Tuesday 25 August 2015

Tea with Three

"How are you doing?" said the voice on the other side of the phone.
"I'm doing good, great, wonderful most of the time. And the rest, I am anxious and sad and worried."

"Still?"

My heart sank a little hearing his question. I wish that grief is a type of malady that passes soon enough. What I find instead, is that it gives you a myriad of darkness that sucks things in and sometimes kicks you in the gut. There is something obsessive and incoherent about it. The more I try to run away, the more it grips and tangles over.

There are places I go to sit and heal. One of them is a tea house rimmed with blue linings at the glass window, the corner of Seven and Luck avenues. I have three good friends I frequently meet there.

Hassan, is the first one I met. I call him Hass. One of our first talks was absurd, which is always a good sign of wonderful friendship ahead. We talked about llamas. Hass likes llamas, and amused, I asked with a snort of giggles I couldn't help, "Why?" He said, "Look at their faces. They're just so relaxed, not happy and not sad. They are the zen of the animalia. I'd like to be one of them." "You? You want to be one of them? You're trained in bio-molecular engineering and you want to be a llama?" "Why not?" And we burst in laughter together.

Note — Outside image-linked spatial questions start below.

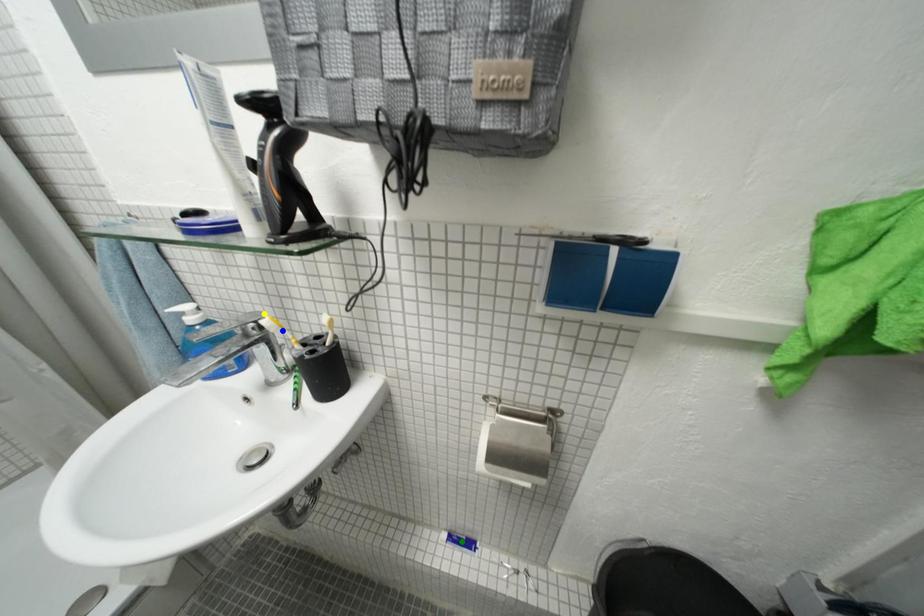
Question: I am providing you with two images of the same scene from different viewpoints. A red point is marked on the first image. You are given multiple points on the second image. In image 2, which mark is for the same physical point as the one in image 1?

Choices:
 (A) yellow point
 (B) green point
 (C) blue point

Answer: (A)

There were nights we just sat at table 23, me turning my tea cup round and round, him with his work. And I'd say things like, "Hass, I can't breathe again," he'd stop his work, looked at my face, and put both his palms in front of his chest the shape like a lotus bud. "Now concentrate on my hands, and as I open my palms, you breathe in; and when I close them, you breathe out."
The lotus-hands bloomed slowly and closed again. That was how I learned to breathe. Hassan taught me.

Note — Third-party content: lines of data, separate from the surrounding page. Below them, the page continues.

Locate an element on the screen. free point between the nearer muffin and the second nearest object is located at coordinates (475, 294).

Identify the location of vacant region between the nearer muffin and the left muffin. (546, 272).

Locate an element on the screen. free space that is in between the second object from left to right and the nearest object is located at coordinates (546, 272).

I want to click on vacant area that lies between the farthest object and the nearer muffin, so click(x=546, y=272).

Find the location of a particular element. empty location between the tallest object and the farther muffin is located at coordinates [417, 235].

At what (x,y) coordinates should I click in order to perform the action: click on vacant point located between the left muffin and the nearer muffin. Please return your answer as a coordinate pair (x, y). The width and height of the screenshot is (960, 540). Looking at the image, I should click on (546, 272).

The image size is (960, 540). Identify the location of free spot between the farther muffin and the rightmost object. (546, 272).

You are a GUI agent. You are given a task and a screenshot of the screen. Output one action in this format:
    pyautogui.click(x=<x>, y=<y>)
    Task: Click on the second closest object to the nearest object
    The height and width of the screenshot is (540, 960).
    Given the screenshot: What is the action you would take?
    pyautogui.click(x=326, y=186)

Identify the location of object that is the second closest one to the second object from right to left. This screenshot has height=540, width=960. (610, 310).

The second one was Jordan. Now he is the jolly one. We joked and teased each other about having grown up in religious household and ending up a total deserter. Last I met him, he told me he finally bought those casual business shirt he needed for a meeting. The irony. Jordan and I did not get to see each other much, but he's my black belt in emotional taekwondo. Mash that up with a figure of a human teddy bear. How can you top that?

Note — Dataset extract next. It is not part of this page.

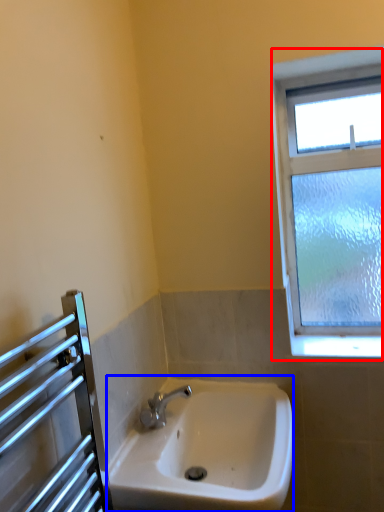
Question: Among these objects, which one is farthest to the camera, window (highlighted by a red box) or sink (highlighted by a blue box)?

Choices:
 (A) window
 (B) sink

Answer: (A)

The last one, I accidentally met when I was alone with my old copy of Azar Nafisi. This man was sitting aloof in the corner seat, almost hidden under his flannel grey flat cap. He had on a brown woolen tweed suit and a ginger colored tie. His thin face was framed with graying stubble. One book titled, "The Moon is a Harsh Mistress" was in his hands and he was attending it attentively. Another book I could not quite see was on the table.

I played with the thought of interrupting his reading to start a conversation, the way I intrusively do from time to time with strangers. When he finally put down the book, rubbed his eyes, and saw me across, he smiled. So I got up and approached him. "Excuse me, but that book seems exasperatingly interesting. Can I have a look?"
We ended up talking for hours about authors and terrible movies and trying to define the conundrum of "what is your favorite color?"
He seemed so wise and well put together that all the while we were talking I kept having this word in the back of my head - connoisseur. A savant in life matters that knows the secrets of all secrets, the knower of knowledge.

After two hours perusing memories of titles, I jolted at the realization that I did not know his name. I extended my hand and said, "Call me Gaya. And you?" He glanced over to the book next to his elbow, a Penguin edition of  Les Misérables. He grinned and said, "Call me Penguin."